Speeding up precise diagnosis and reducing the cost of drug discovery and delivery are crucial for self-driving laboratories, where tasks often involve characterizing biomolecular interactions and optimizing stochastic gradient descent for deep neural networks. During the pandemic, the demand for high-throughput characterization has witnessed a remarkable upswing in micro-scale thermophoresis. However, the lack of a theoretical description of this non-equilibrium transport phenomenon in aqueous media remains a major obstacle that hampers its biological application scenarios.
In this work, we propose a holistic model that reveals multi-scale coupling mechanisms in aqueous systems, where the coupling is governed by Onsager's reciprocal relations. By performing the model-coupling analysis, we found that:
The temperature dependence of the Soret coefficient stems from the competition between long-range bulk effects and short-range interfacial effects.

## WORK INSTRUCTION 1
List every activity that the passage on thermophoresis links to self-driving laboratories in its first paragraph.
## WORK INSTRUCTION 2
According to the passage on thermophoresis, what does the temperature dependence of the Soret coefficient stem from?

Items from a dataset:
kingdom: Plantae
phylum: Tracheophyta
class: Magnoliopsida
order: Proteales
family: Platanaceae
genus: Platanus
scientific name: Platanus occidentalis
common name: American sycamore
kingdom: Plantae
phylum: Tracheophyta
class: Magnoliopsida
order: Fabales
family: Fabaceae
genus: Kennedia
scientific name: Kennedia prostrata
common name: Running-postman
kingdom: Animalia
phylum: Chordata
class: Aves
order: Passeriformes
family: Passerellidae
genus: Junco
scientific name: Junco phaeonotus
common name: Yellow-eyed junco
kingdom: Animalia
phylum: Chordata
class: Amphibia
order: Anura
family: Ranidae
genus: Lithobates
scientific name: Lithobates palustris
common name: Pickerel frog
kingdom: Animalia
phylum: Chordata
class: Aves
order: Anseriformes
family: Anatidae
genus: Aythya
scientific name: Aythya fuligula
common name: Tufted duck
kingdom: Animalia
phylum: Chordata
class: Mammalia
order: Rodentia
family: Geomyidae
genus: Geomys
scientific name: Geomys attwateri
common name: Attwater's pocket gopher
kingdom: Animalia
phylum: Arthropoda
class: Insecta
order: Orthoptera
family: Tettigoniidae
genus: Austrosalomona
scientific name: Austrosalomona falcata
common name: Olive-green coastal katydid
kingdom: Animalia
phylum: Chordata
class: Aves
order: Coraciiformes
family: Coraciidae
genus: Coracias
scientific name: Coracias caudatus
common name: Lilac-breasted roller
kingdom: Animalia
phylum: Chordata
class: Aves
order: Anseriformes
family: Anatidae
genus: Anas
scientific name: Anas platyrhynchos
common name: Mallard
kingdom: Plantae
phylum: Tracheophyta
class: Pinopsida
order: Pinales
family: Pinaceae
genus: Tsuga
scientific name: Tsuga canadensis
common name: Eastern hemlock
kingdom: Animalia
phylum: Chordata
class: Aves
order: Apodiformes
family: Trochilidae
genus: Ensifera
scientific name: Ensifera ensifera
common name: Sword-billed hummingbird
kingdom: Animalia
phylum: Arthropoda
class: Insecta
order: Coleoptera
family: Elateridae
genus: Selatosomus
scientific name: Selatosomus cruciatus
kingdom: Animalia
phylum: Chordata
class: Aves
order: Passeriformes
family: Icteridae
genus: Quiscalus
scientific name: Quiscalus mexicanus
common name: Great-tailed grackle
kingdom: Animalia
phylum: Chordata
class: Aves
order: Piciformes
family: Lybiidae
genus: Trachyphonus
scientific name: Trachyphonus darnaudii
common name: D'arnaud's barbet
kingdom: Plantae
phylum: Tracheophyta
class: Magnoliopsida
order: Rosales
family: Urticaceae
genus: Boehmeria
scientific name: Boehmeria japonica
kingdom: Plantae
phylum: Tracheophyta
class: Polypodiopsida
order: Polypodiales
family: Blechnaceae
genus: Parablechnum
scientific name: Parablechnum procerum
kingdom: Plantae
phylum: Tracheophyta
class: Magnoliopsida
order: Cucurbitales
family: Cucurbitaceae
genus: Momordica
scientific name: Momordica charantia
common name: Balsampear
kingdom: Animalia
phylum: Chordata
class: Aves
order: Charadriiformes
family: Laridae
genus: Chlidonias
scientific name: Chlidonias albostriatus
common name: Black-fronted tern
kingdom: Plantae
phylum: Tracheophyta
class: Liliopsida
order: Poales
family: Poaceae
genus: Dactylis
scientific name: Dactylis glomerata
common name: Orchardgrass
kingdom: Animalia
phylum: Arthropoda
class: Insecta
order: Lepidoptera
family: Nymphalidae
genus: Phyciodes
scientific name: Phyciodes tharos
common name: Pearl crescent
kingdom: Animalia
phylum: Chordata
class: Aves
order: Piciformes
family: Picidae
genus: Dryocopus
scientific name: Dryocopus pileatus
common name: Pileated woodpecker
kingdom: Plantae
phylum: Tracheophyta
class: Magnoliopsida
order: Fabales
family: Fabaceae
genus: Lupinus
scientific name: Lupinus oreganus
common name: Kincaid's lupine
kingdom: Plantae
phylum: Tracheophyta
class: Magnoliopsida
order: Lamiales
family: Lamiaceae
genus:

## TASK ANSWER 1
- Speeding up precise diagnosis
- Reducing the cost of drug discovery and delivery
- Characterizing biomolecular interactions
- Optimizing stochastic gradient descent for deep neural networks

## TASK ANSWER 2
It stems from the competition between long-range bulk effects and short-range interfacial effects.